Published on March 28th, 2013 | by admin0
Is ‘Burning Ice’ the Solution for Shrinking Fossil Resources?
Efforts to extract natural gas from the fossil fuel methane hydrate have been increased over the last decades, in order to solve the issue with shrinking global resources. Natural gas is being used either as a fuel in domestic and industrial environments or as a raw material in manufacturing and electric power generation.
Burning the gas, CO2 and water remains and heat is released. If methane is let into the atmosphere, it contributes to the global warming, which makes it to the second biggest greenhouse gas. In contrast to CO2 which is the most abundant greenhouse gas, does methane absorb heat 20 times more, but stays in the atmosphere for a shorter time.
The solid element methane hydrate can be either found in the permafrost of the arctic regions or the Earth’s continental margins, which makes it quite difficult to harvest. At these places, it has been formed by gas methane and water under vast pressure and heat.
Although, not all the resources are harvestable with the current technologies at a profit, some countries see it as a solution to become independent from foreign energy deliveries. Japan has been firstly successful to extract the resource from its Pacific coast, and is aiming to proceed with its activities aiming to extracting it in a commercial manner in six years.
Also the U.S. is running research projects in Alaska, and China and India run activities at their coastal areas accordingly.

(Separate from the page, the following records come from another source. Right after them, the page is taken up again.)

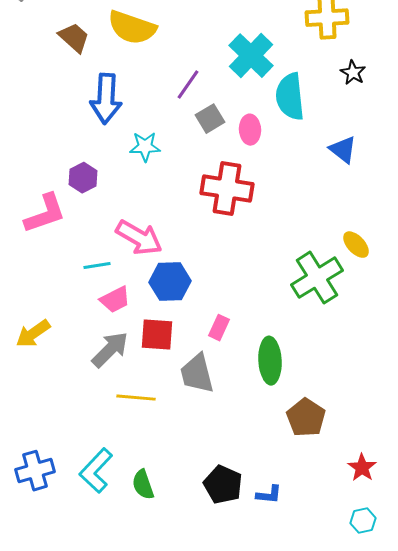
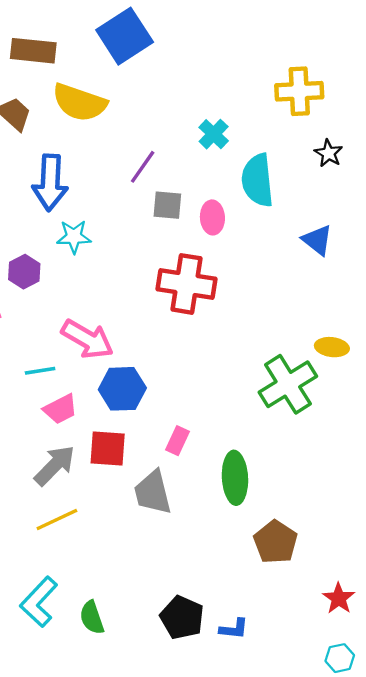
cyan cross: (251, 56) -> (214, 134), size x0.6
gray square: (210, 119) -> (167, 205), turned 36
cyan star: (145, 147) -> (74, 237), moved
yellow ellipse: (356, 245) -> (332, 347), turned -40
yellow line: (136, 398) -> (57, 520), moved, turned -30

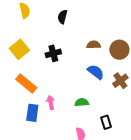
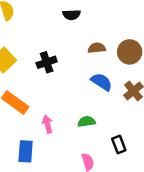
black semicircle: (62, 17) -> (72, 15), moved, turned -104
blue rectangle: (32, 113) -> (26, 151), moved

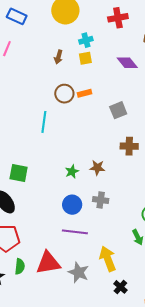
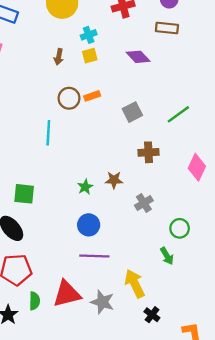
gray cross: (101, 200) -> (144, 203), moved, turned -35

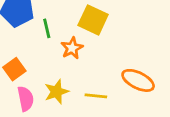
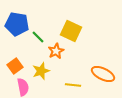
green line: (47, 28) -> (38, 37), turned -32
yellow star: (57, 92) -> (41, 71), moved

As those countries own considerable amounts of the natural resource, it may become common practice that this will built up a major source of natural gas soon, which may help to decrease current high energy prices for the consumer. Installation work providers such as Ainscough Vanguard may profit from the upcoming structural changes in the energy industry. You can click here for more information on structural installations.
Although the current developments in Japan are marking a milestone, they should also be seen as critical turning point. Burning natural gas sets free the major greenhouse gas C02 which leads to global warming. Moreover, if a big amount of methane gets into the atmosphere, its global effects may be devastating.
Finally, its extraction from Polar Regions is challenging and may harm the ice layer. Consequently, governments may do better investing in renewable energies, and not into another fossil fuel which existence again is not infinitive.